EXERCISE BRIEF →
Rewrite the lines of the items as a numbered list, omitting any blank lines. Leave the pictures out of your answer.

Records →
..........

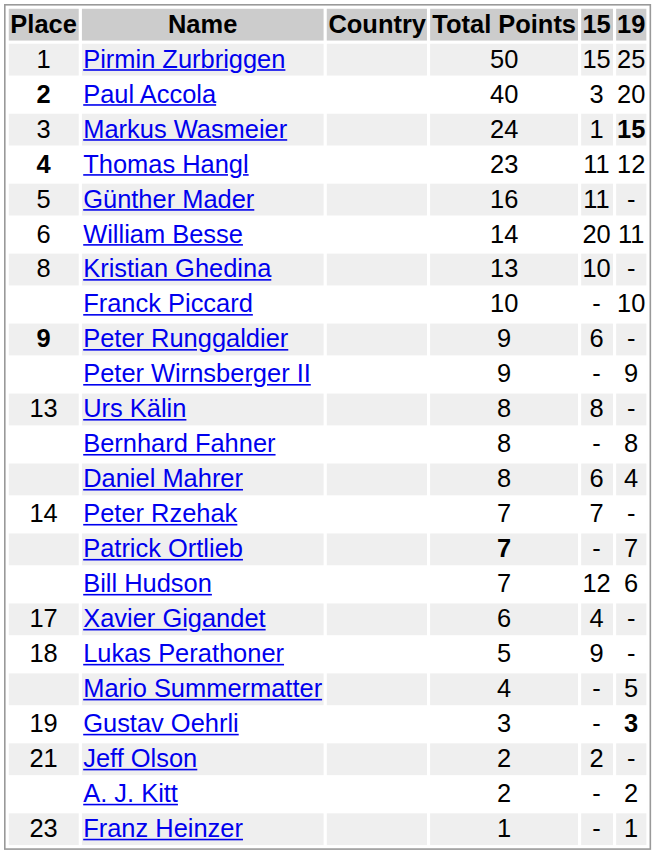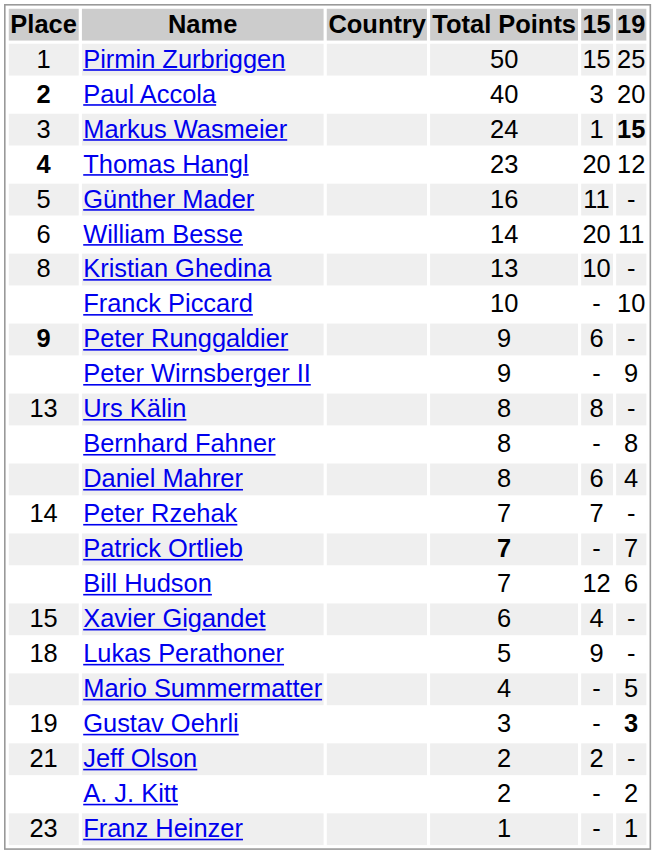Thomas Hangl | 15: 11 -> 20
Xavier Gigandet | Place: 17 -> 15
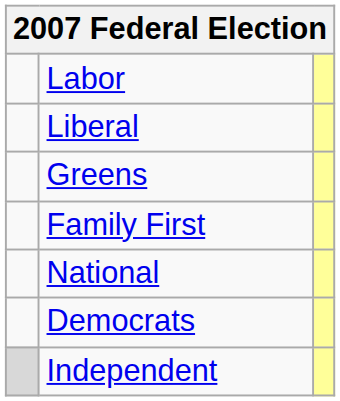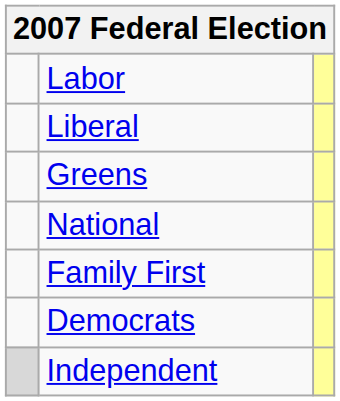rows swapped: Family First <-> National
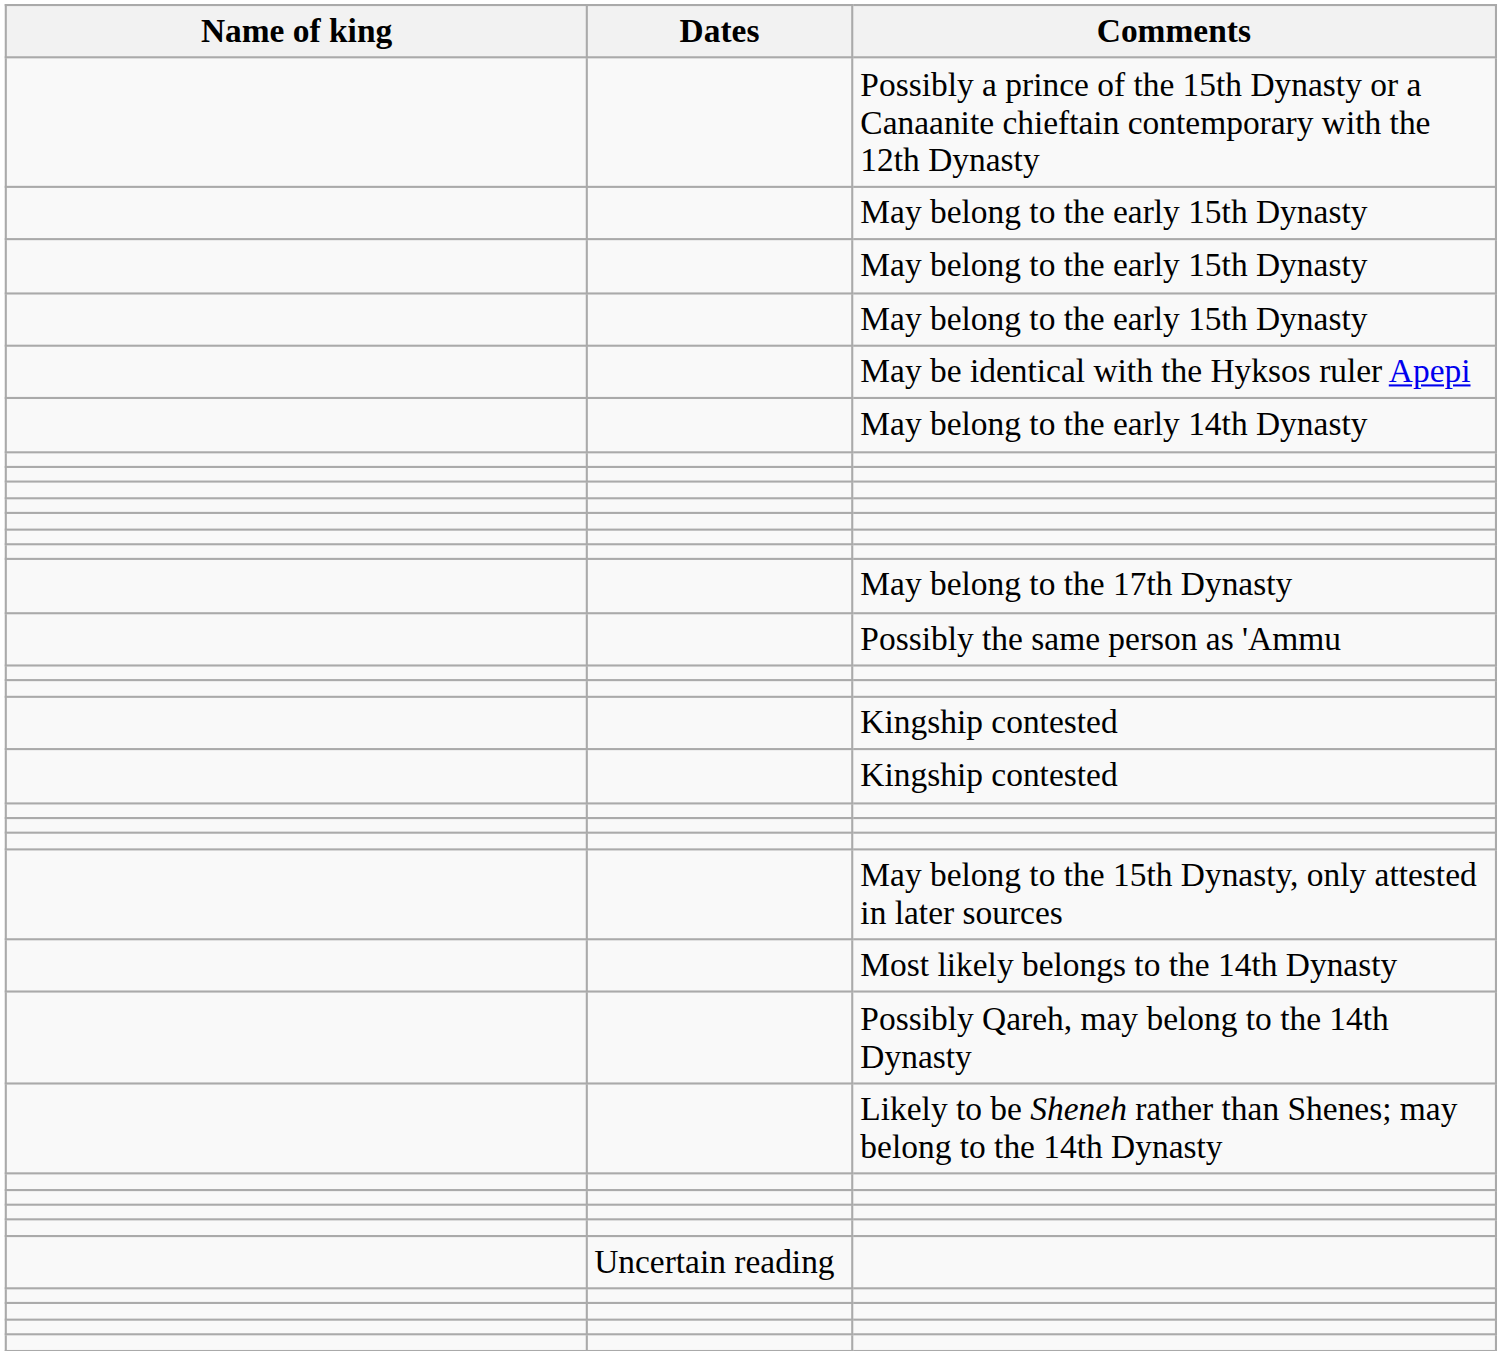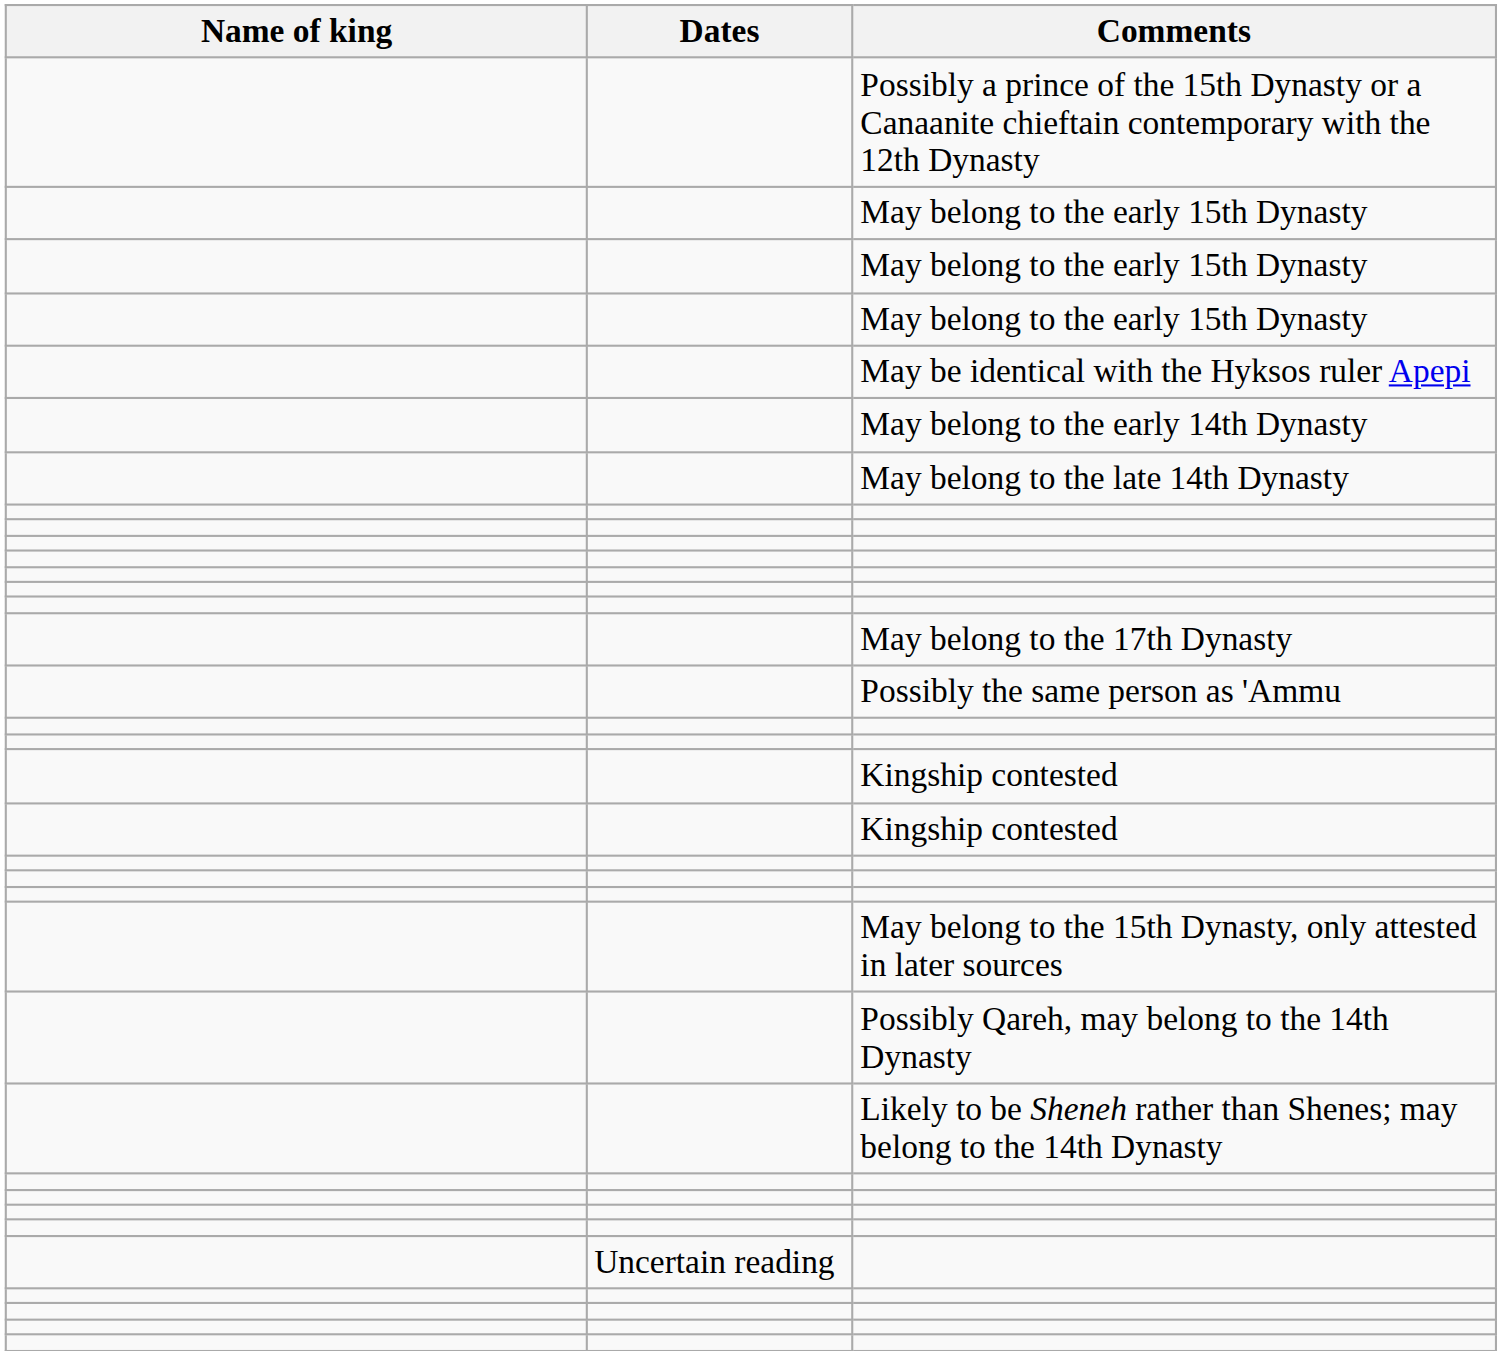+ row: May belong to the late 14th Dynasty
- row: Most likely belongs to the 14th Dynasty
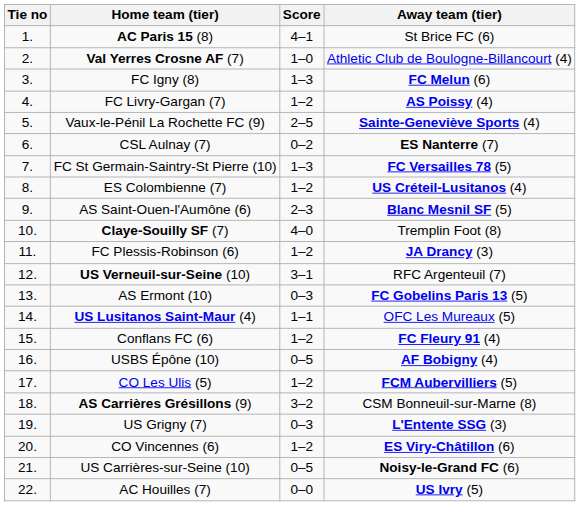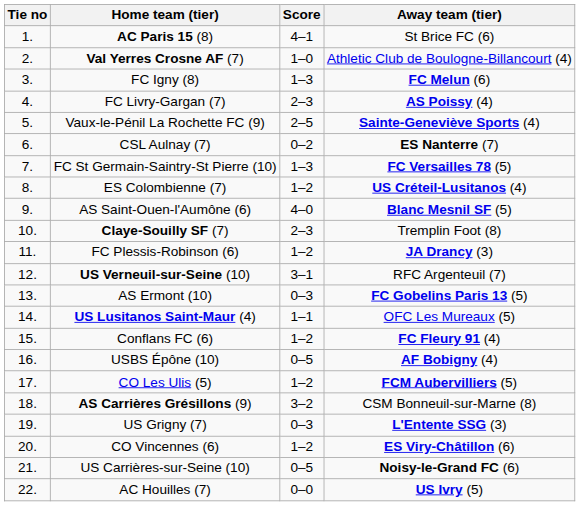FC Livry-Gargan (7) | Score: 1–2 -> 2–3
AS Saint-Ouen-l'Aumône (6) | Score: 2–3 -> 4–0
Claye-Souilly SF (7) | Score: 4–0 -> 2–3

..........

PROBLEM SOLUTION →
1. Thomas Hangl | 15: 11 -> 20
2. Xavier Gigandet | Place: 17 -> 15
3. rows swapped: Family First <-> National
4. + row: May belong to the late 14th Dynasty
5. - row: Most likely belongs to the 14th Dynasty
6. FC Livry-Gargan (7) | Score: 1–2 -> 2–3
7. AS Saint-Ouen-l'Aumône (6) | Score: 2–3 -> 4–0
8. Claye-Souilly SF (7) | Score: 4–0 -> 2–3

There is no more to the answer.